Provided entries section start
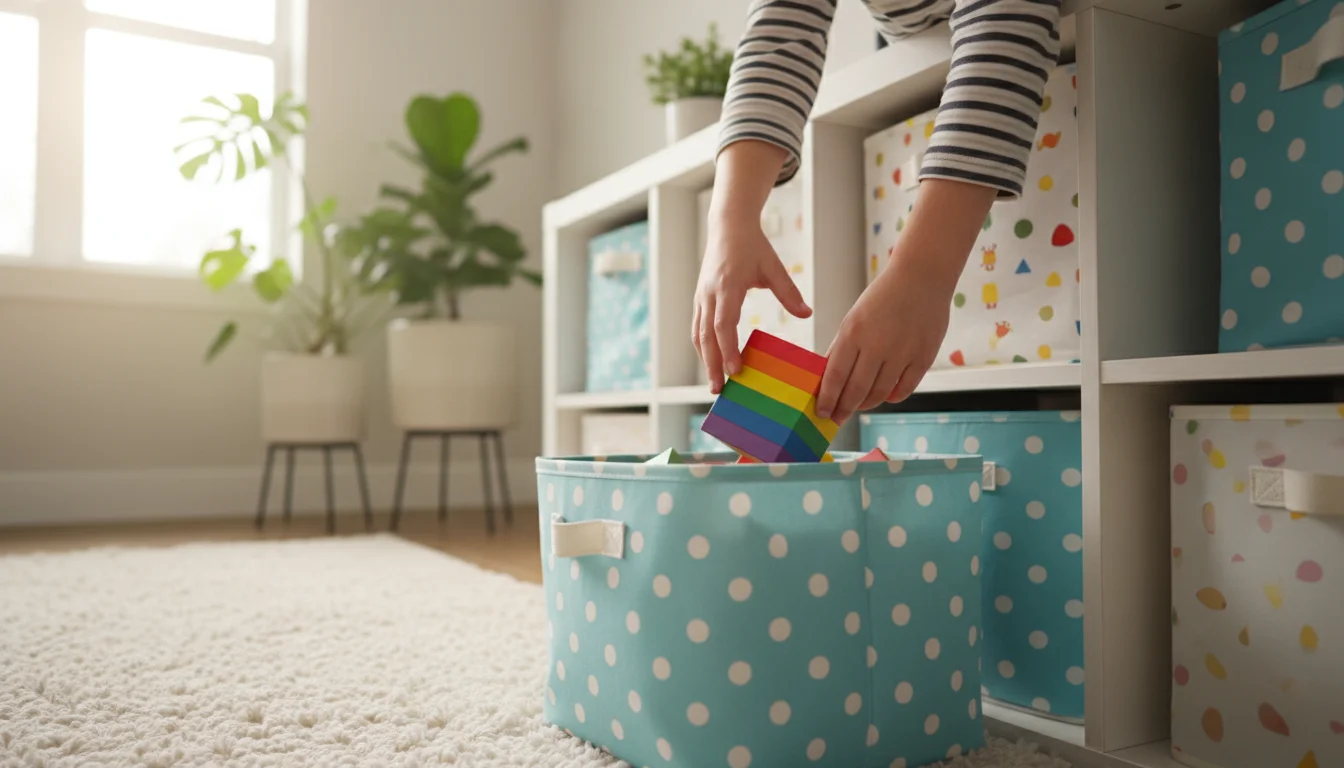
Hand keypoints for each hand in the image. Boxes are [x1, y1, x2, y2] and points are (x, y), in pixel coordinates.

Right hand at [694, 212, 811, 392]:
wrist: (728, 226)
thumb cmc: (753, 246)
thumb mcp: (774, 267)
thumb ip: (789, 292)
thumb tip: (807, 314)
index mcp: (727, 287)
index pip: (723, 324)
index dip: (728, 349)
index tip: (734, 370)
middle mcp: (709, 294)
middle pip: (706, 336)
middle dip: (712, 364)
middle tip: (719, 390)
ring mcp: (701, 297)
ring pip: (698, 334)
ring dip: (705, 360)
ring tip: (715, 383)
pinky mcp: (699, 299)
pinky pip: (697, 328)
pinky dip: (703, 347)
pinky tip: (712, 362)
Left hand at [814, 258, 953, 423]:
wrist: (921, 278)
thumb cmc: (882, 299)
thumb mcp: (854, 318)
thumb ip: (841, 348)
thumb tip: (827, 379)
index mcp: (854, 332)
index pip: (836, 375)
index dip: (828, 398)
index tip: (822, 413)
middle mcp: (877, 344)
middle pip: (857, 389)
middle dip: (844, 408)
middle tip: (837, 419)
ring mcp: (903, 352)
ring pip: (880, 393)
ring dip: (866, 404)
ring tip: (859, 406)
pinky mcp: (924, 357)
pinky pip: (904, 389)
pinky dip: (892, 397)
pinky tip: (884, 397)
Provided entries section end
• _Problem details_
Please return exactly the lines that run from the line with "index tip: (822, 413)" through the end of the records above, both included, and nothing more.

• _Your response_
index tip: (822, 413)
middle mcp: (877, 344)
middle pip: (857, 389)
middle dip: (844, 408)
middle tip: (837, 419)
ring mcp: (903, 352)
ring pip: (880, 393)
ring dip: (866, 404)
ring tip: (859, 406)
pinky mcp: (924, 357)
pinky pip: (904, 389)
pinky dip: (892, 397)
pinky tip: (884, 397)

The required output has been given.